▸ TASK REQUIREMENTS
Among the lines below, the one containing "Table 4 Mix" opens the range and the one containing "Figure 3: Evolution" closes it. Print that range exactly, without the pictures.

▸ ENTRIES SUPPLIED
──────

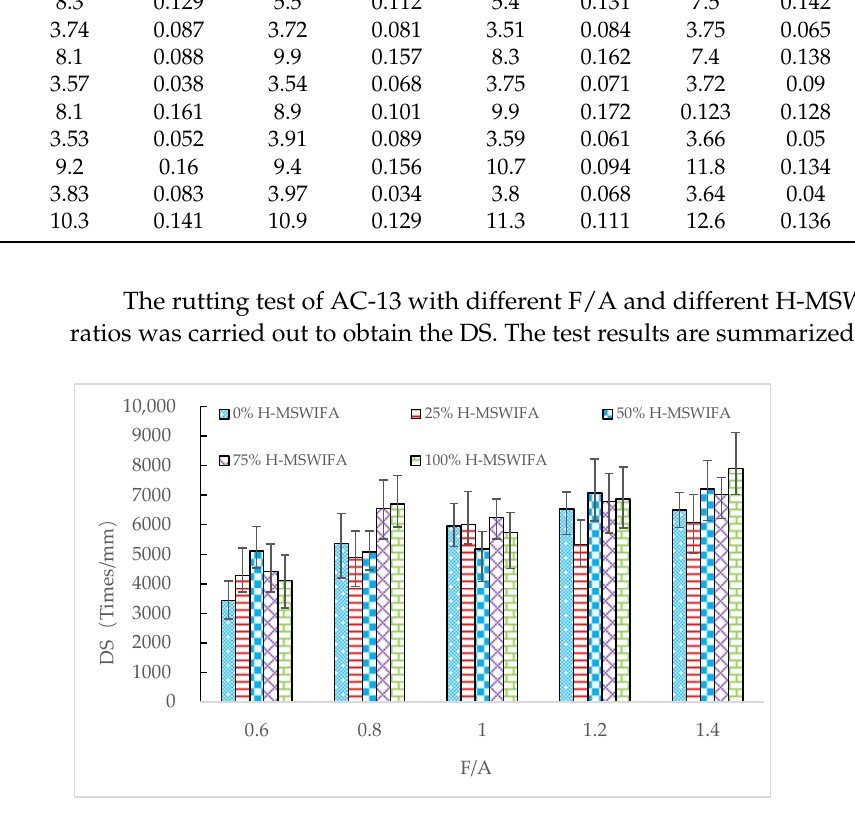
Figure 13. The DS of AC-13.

──────

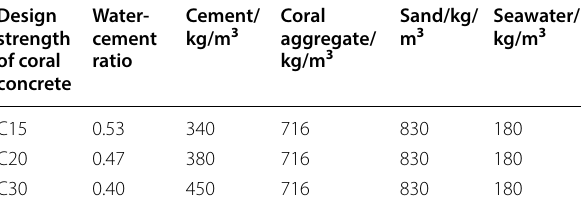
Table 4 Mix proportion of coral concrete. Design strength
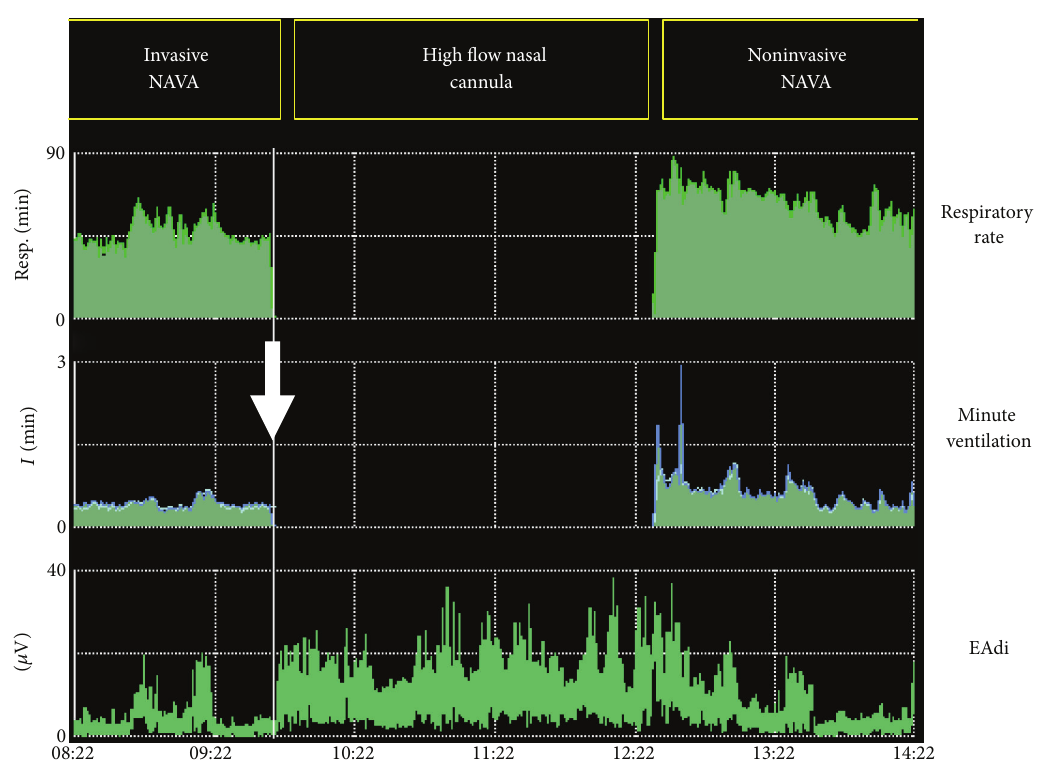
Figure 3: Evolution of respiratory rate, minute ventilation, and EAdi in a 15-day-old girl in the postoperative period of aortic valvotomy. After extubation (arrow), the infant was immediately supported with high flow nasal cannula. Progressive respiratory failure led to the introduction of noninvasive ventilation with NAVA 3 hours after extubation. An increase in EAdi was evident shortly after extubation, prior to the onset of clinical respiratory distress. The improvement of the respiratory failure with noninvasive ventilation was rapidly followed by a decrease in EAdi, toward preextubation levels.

──────

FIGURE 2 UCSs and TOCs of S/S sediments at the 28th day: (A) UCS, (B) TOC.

──────

▸ ANSWER FOR THE TASK
Table 4 Mix proportion of coral concrete. Design strength
Figure 3: Evolution of respiratory rate, minute ventilation, and EAdi in a 15-day-old girl in the postoperative period of aortic valvotomy. After extubation (arrow), the infant was immediately supported with high flow nasal cannula. Progressive respiratory failure led to the introduction of noninvasive ventilation with NAVA 3 hours after extubation. An increase in EAdi was evident shortly after extubation, prior to the onset of clinical respiratory distress. The improvement of the respiratory failure with noninvasive ventilation was rapidly followed by a decrease in EAdi, toward preextubation levels.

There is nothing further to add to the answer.